■ **GIVEN RECORDS**

-------------------------

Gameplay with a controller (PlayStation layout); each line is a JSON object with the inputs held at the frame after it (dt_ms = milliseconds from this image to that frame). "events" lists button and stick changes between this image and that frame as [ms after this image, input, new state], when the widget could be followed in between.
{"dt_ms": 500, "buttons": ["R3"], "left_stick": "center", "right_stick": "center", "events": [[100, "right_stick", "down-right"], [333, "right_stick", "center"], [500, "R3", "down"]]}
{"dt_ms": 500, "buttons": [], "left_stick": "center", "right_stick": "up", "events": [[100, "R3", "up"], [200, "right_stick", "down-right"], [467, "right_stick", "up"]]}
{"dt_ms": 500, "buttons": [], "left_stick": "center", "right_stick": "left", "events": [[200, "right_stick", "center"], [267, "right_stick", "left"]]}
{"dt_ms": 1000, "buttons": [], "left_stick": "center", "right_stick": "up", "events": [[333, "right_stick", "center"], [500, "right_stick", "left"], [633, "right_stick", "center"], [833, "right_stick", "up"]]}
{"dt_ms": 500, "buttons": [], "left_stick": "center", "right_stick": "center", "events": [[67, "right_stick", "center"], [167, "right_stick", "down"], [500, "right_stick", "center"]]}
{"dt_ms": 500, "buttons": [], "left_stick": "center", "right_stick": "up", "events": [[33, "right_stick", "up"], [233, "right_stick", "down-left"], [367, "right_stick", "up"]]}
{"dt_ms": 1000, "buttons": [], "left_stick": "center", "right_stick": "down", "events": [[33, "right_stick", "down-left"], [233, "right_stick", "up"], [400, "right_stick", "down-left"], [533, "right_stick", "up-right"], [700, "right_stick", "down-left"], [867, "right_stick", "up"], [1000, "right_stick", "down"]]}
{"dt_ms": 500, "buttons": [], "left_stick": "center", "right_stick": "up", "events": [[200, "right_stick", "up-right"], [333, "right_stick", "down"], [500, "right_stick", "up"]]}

-------------------------

■ **EXERCISE DIRECTIONS**
Each line of the listing is to be duplicated exactly as it appears.

■ **TASK SOLUTION**
Gameplay with a controller (PlayStation layout); each line is a JSON object with the inputs held at the frame after it (dt_ms = milliseconds from this image to that frame). "events" lists button and stick changes between this image and that frame as [ms after this image, input, new state], when the widget could be followed in between.
{"dt_ms": 500, "buttons": ["R3"], "left_stick": "center", "right_stick": "center", "events": [[100, "right_stick", "down-right"], [333, "right_stick", "center"], [500, "R3", "down"]]}
{"dt_ms": 500, "buttons": [], "left_stick": "center", "right_stick": "up", "events": [[100, "R3", "up"], [200, "right_stick", "down-right"], [467, "right_stick", "up"]]}
{"dt_ms": 500, "buttons": [], "left_stick": "center", "right_stick": "left", "events": [[200, "right_stick", "center"], [267, "right_stick", "left"]]}
{"dt_ms": 1000, "buttons": [], "left_stick": "center", "right_stick": "up", "events": [[333, "right_stick", "center"], [500, "right_stick", "left"], [633, "right_stick", "center"], [833, "right_stick", "up"]]}
{"dt_ms": 500, "buttons": [], "left_stick": "center", "right_stick": "center", "events": [[67, "right_stick", "center"], [167, "right_stick", "down"], [500, "right_stick", "center"]]}
{"dt_ms": 500, "buttons": [], "left_stick": "center", "right_stick": "up", "events": [[33, "right_stick", "up"], [233, "right_stick", "down-left"], [367, "right_stick", "up"]]}
{"dt_ms": 1000, "buttons": [], "left_stick": "center", "right_stick": "down", "events": [[33, "right_stick", "down-left"], [233, "right_stick", "up"], [400, "right_stick", "down-left"], [533, "right_stick", "up-right"], [700, "right_stick", "down-left"], [867, "right_stick", "up"], [1000, "right_stick", "down"]]}
{"dt_ms": 500, "buttons": [], "left_stick": "center", "right_stick": "up", "events": [[200, "right_stick", "up-right"], [333, "right_stick", "down"], [500, "right_stick", "up"]]}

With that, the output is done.